## Tindakan yang Diperlukan
Lanjutkan kutipan di bawah tentang pendidikan murah dan amanat konstitusi, mulai setelah kalimat terakhirnya.

## Kutipan untuk Dibaca
---
Kesadaran pentingnya pendidikan murah dan persamaan hak untuk memperoleh pendidikan bagi setiap warga negara setidaknya yang mempengaruhi munculnya salah satu dasar pembentukan Negara Indonesia berupa mencerdaskan kehidupan bangsa dan memajukan kesejahteraan umum yang tercantum dalam pembukaan UUD 1945.

Berbagai landasan yang ada dalam perjalanan negara berbangsa ternyata belum mampu mengokohkan relasi keadilan memperoleh pendidikan yang murah atau moralitas dalam konsentrasi menciptakan pendidikan dasar gratis dan ditanggung negara. Padahal langkah tersebut adalah tugas pokok penyelenggara negara yang harus melindungi, memenuhi, serta memajukan kesejahteraan rakyat melalui pendidikan yang baik dan terjangkau untuk semua.

Ketegasan konstitusi dalam upaya menyejahterakan secara khusus kemudian dijabarkan dalam rumusan pasal 34 ayat 1 UUD 1945 bahwa fakir miskin dan anak-anak telantar dipelihara oleh negara. Namun menjelang usia 65 tahun Indonesia merdeka, bangsa ini semakin tersadar betapa sulitnya menagih amanat konstitusi tersebut. Presiden pun sudah silih berganti, dan setiap pemerintahan tentu mengaku sudah membuat kebijakan dan program pengentasan kemiskinan untuk mendukung pendidikan dengan alokasi anggaran triliunan rupiah. Namun angka putus sekolah atau anak-anak yang tidak dapat merasakan pendidikan dengan baik tidak mampu terbendung untuk turun secara berarti sehingga berbagai program menjadi tidak efektif.
---
## Materi yang Disediakan
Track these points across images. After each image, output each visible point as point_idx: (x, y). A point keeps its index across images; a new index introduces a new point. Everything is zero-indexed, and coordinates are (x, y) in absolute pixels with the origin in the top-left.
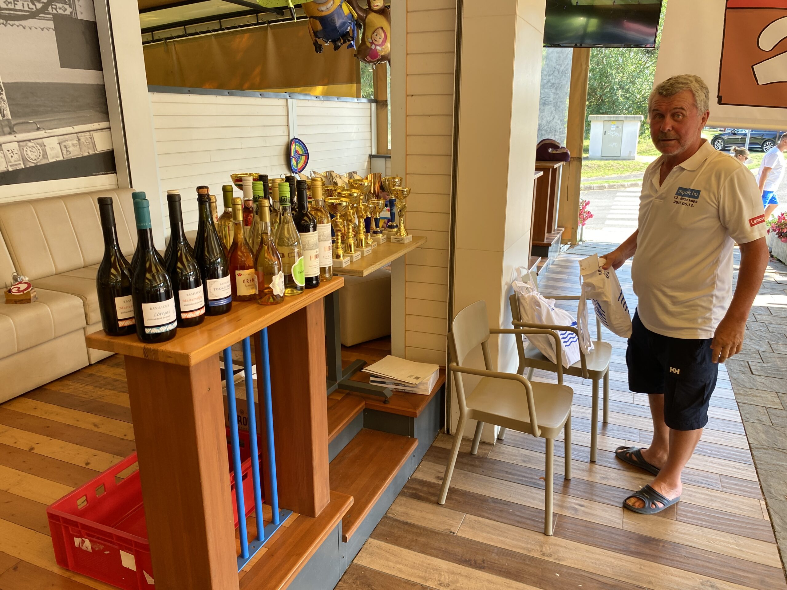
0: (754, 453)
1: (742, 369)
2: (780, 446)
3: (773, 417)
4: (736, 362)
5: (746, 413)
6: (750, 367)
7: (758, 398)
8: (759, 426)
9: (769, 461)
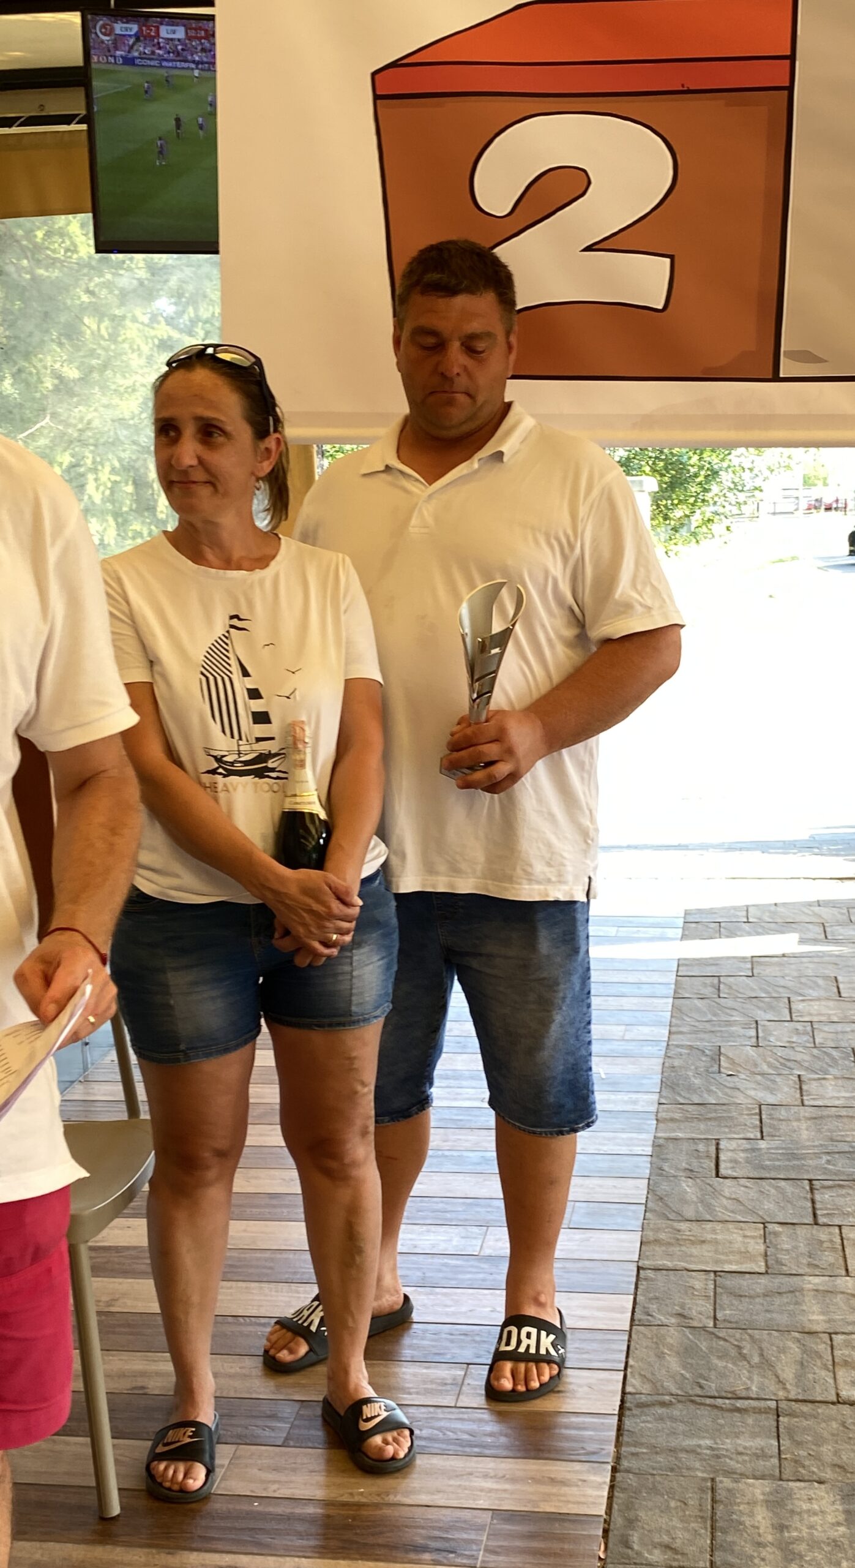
0: (628, 1423)
1: (695, 1164)
2: (712, 1387)
3: (725, 1299)
4: (685, 1146)
5: (650, 1299)
6: (717, 1158)
7: (705, 1247)
8: (673, 1336)
9: (662, 1441)
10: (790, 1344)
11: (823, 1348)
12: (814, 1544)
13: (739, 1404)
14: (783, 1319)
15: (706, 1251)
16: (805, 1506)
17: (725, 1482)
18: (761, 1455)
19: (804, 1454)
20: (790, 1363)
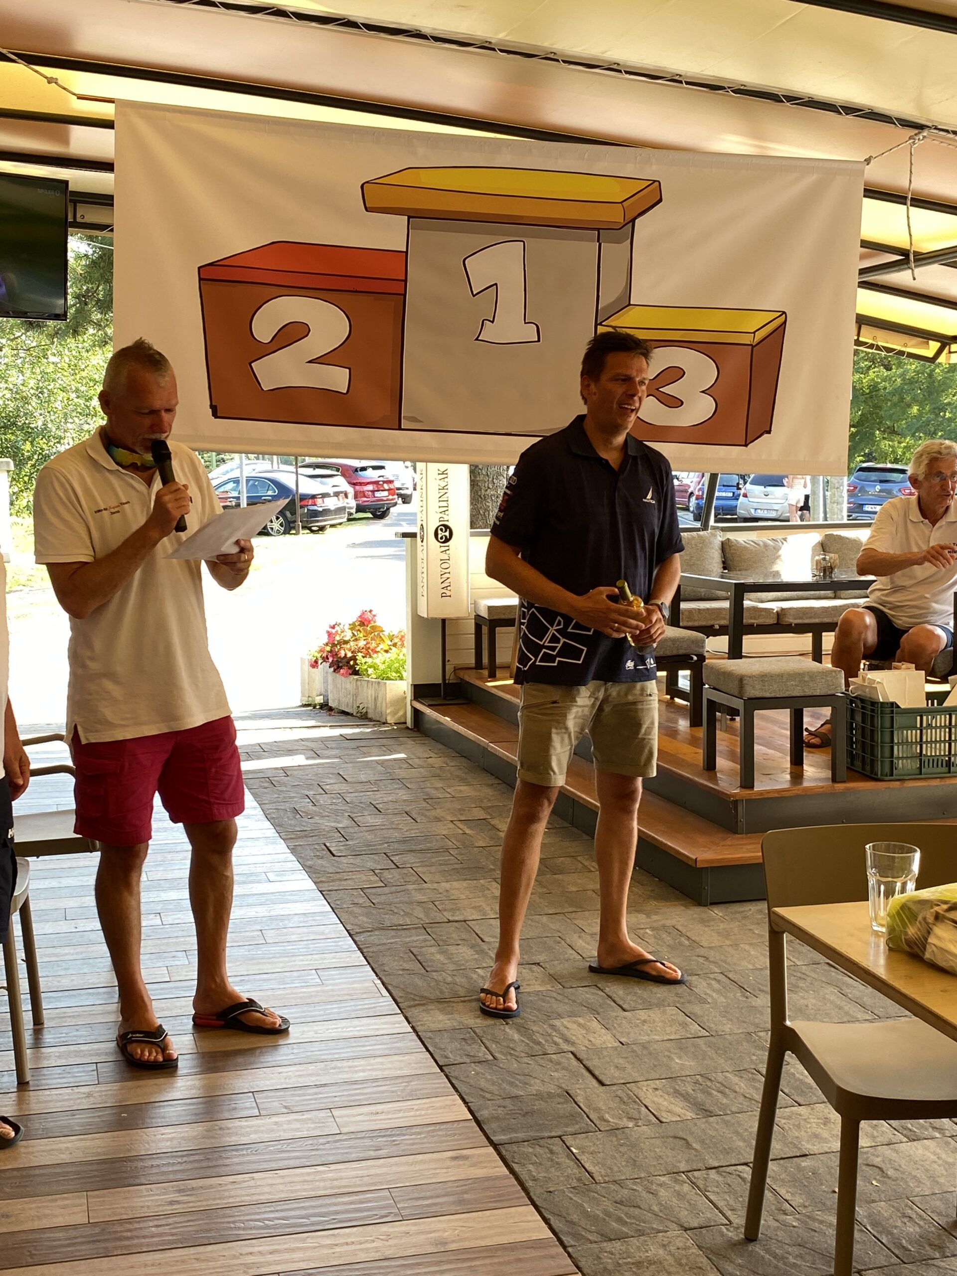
0: (357, 939)
1: (318, 854)
2: (387, 924)
3: (372, 897)
4: (307, 847)
5: (335, 900)
6: (329, 850)
8: (356, 910)
9: (376, 942)
10: (415, 907)
11: (431, 906)
12: (467, 961)
13: (405, 927)
14: (406, 899)
15: (349, 882)
16: (456, 952)
17: (415, 950)
18: (425, 940)
19: (444, 938)
20: (419, 912)
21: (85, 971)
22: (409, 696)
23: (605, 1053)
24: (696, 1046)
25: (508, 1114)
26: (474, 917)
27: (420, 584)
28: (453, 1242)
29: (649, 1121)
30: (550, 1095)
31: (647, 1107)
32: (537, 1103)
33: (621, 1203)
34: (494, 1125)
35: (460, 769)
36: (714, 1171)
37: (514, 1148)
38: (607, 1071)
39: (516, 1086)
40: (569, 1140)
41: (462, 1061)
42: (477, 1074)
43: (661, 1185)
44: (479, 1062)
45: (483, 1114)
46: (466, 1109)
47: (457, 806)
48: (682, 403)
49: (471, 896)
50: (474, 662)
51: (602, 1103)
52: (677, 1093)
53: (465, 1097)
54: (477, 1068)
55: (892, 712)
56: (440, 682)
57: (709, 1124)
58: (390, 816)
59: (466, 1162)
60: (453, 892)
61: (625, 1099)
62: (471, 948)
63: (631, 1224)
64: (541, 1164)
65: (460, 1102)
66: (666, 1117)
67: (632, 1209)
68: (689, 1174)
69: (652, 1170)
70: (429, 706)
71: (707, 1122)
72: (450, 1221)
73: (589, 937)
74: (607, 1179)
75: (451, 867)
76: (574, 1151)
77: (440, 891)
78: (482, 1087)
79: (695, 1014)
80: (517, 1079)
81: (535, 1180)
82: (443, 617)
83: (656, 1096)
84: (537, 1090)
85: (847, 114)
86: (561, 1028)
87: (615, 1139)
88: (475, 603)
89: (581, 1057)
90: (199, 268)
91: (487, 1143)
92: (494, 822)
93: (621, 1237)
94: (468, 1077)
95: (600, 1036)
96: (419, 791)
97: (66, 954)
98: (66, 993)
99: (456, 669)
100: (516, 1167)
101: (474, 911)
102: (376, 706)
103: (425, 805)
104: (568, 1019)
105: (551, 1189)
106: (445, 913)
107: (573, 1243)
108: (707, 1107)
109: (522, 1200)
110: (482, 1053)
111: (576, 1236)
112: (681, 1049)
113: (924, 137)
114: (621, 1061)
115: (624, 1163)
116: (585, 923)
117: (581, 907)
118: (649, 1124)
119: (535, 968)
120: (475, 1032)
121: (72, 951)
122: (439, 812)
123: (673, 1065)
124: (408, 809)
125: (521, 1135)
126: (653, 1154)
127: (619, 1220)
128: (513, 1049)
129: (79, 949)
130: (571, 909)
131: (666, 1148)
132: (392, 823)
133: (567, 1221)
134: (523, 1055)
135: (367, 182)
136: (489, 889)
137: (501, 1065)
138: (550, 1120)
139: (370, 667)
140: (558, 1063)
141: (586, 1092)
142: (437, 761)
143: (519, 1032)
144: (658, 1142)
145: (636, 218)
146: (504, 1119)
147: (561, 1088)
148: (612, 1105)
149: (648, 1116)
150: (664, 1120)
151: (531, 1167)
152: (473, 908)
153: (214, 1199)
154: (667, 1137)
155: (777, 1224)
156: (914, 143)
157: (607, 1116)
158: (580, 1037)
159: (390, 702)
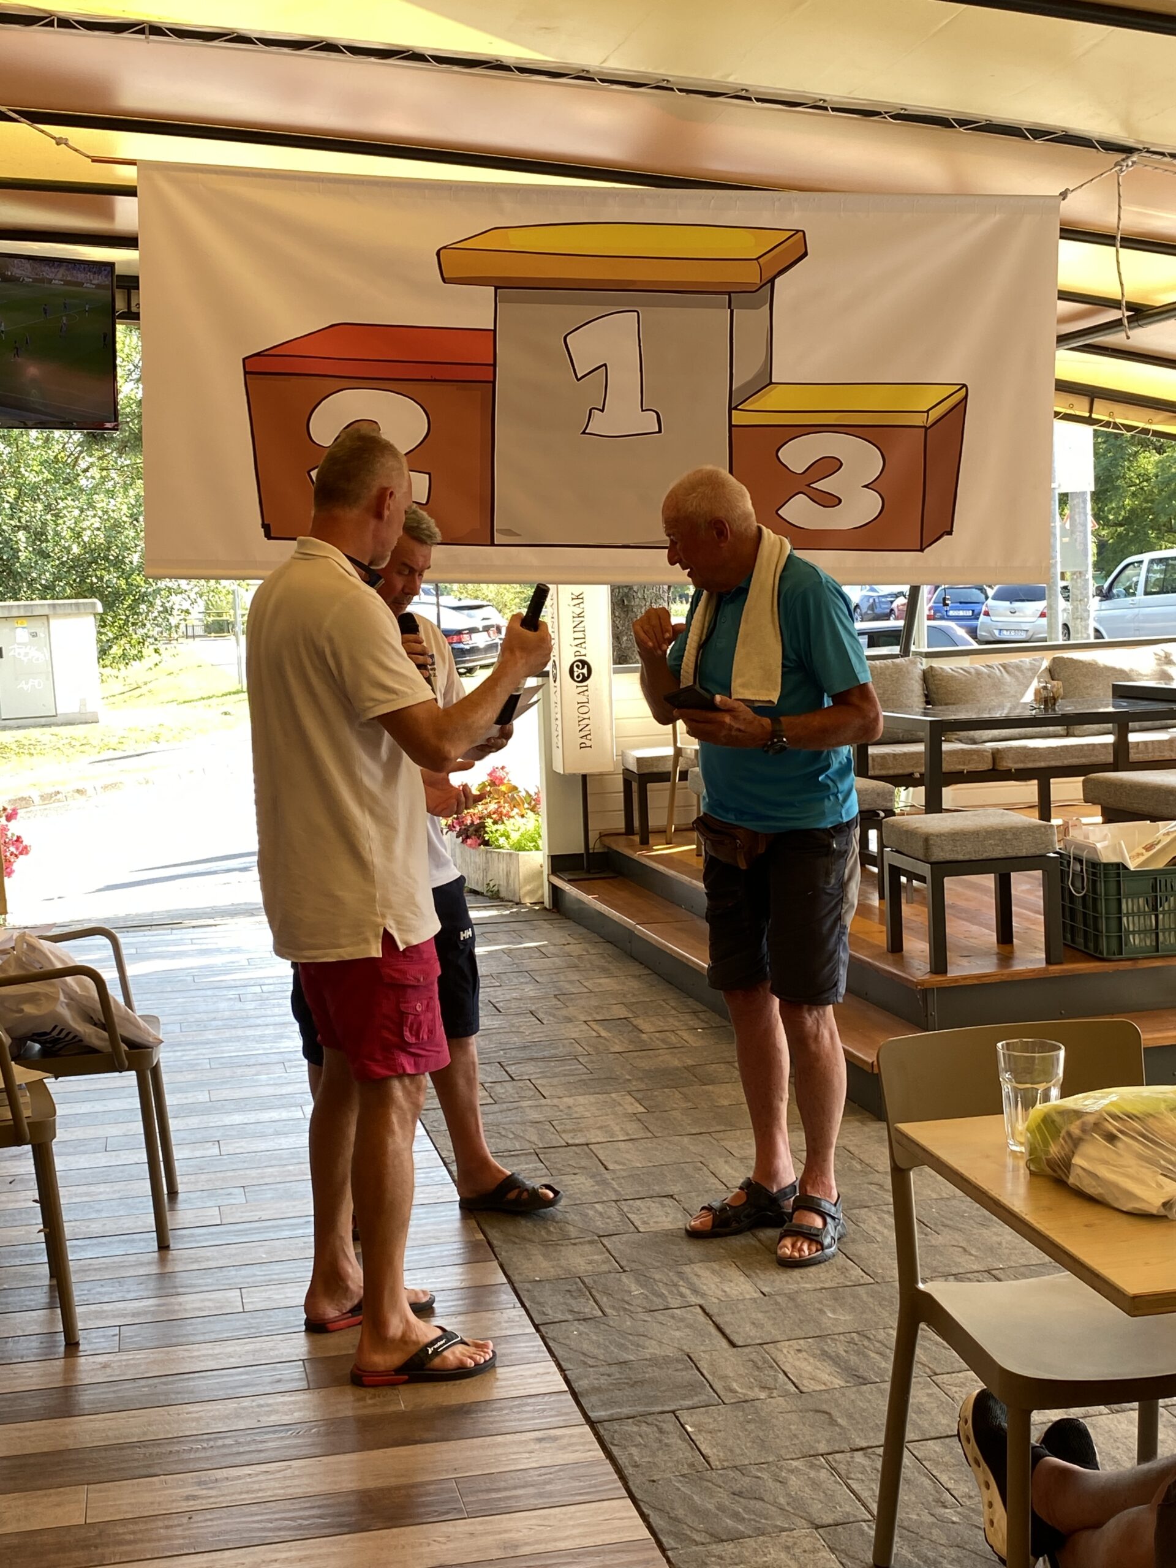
10: (528, 1128)
11: (548, 1126)
12: (584, 1194)
13: (512, 1153)
14: (519, 1119)
16: (572, 1183)
18: (536, 1169)
19: (559, 1166)
20: (532, 1135)
21: (121, 1213)
22: (546, 870)
23: (741, 1307)
24: (855, 1296)
25: (612, 1384)
26: (599, 1140)
27: (554, 734)
28: (527, 1544)
29: (787, 1391)
30: (667, 1360)
31: (785, 1374)
32: (649, 1370)
33: (739, 1494)
34: (594, 1399)
35: (604, 958)
36: (860, 1453)
37: (616, 1426)
38: (740, 1330)
39: (627, 1348)
40: (684, 1416)
41: (564, 1318)
42: (580, 1334)
43: (792, 1471)
44: (584, 1320)
45: (580, 1385)
46: (561, 1378)
47: (594, 1002)
48: (840, 501)
49: (597, 1113)
50: (623, 825)
51: (730, 1369)
52: (825, 1355)
53: (562, 1363)
54: (581, 1328)
55: (1118, 875)
56: (582, 851)
57: (861, 1394)
58: (510, 1017)
59: (555, 1445)
60: (576, 1109)
61: (760, 1364)
62: (591, 1177)
63: (750, 1520)
64: (645, 1446)
65: (555, 1369)
66: (808, 1386)
67: (751, 1502)
68: (830, 1457)
69: (783, 1452)
70: (569, 881)
71: (858, 1391)
72: (526, 1518)
73: (738, 1162)
74: (726, 1464)
75: (578, 1078)
76: (689, 1429)
77: (561, 1107)
78: (585, 1351)
79: (858, 1257)
80: (630, 1341)
81: (636, 1466)
82: (584, 772)
83: (799, 1359)
84: (651, 1354)
85: (1035, 138)
86: (690, 1276)
87: (741, 1414)
88: (623, 755)
89: (711, 1313)
90: (244, 360)
91: (583, 1421)
92: (639, 1022)
93: (735, 1537)
94: (568, 1337)
95: (737, 1285)
96: (550, 985)
97: (101, 1193)
98: (95, 1241)
99: (602, 836)
100: (615, 1451)
101: (599, 1132)
102: (508, 882)
103: (555, 1002)
104: (700, 1264)
105: (655, 1478)
106: (563, 1135)
107: (673, 1544)
108: (861, 1372)
109: (617, 1492)
110: (589, 1308)
111: (680, 1537)
112: (836, 1299)
113: (1134, 163)
114: (760, 1316)
115: (749, 1445)
116: (735, 1144)
117: (731, 1126)
118: (786, 1394)
119: (667, 1201)
120: (583, 1282)
121: (108, 1190)
122: (571, 1011)
123: (825, 1320)
124: (533, 1008)
125: (626, 1411)
126: (786, 1433)
127: (736, 1516)
128: (628, 1303)
129: (117, 1186)
130: (718, 1128)
131: (804, 1424)
132: (513, 1025)
133: (670, 1518)
134: (640, 1310)
135: (444, 248)
136: (620, 1104)
137: (611, 1323)
138: (665, 1391)
139: (501, 836)
140: (682, 1320)
141: (712, 1355)
142: (576, 949)
143: (637, 1281)
144: (793, 1417)
145: (775, 277)
146: (607, 1390)
147: (682, 1350)
148: (742, 1371)
149: (786, 1384)
150: (804, 1389)
151: (634, 1451)
152: (600, 1128)
153: (241, 1493)
154: (807, 1411)
155: (931, 1519)
156: (1121, 171)
157: (735, 1386)
158: (713, 1286)
159: (525, 879)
---
## Jawaban Tertulis
Di mana-mana termasuk di depan istana negara maupun di sekitar “istana” perwakilan rakyat, ada tanda-tanda kemiskinan betapa pun dinyatakan perekonomian tumbuh dengan baik. Hal demikian menjadikan akses pendidikan sebagai hal yang sangat mahal. Pembangunan sebagai emansipasi kebudayaan semakin jelas sosoknya sebagai penindas kalangan lemah. Sebagaimana lingkaran tematis Peter L. Berger dalam Pyramids of Sacrifice (1974), terdapat biaya-biaya manusiawi yang pada akhirnya menjadikan masyarakat sebagai korban fisik demi kemajuan dalam pemaksaan pembangunan.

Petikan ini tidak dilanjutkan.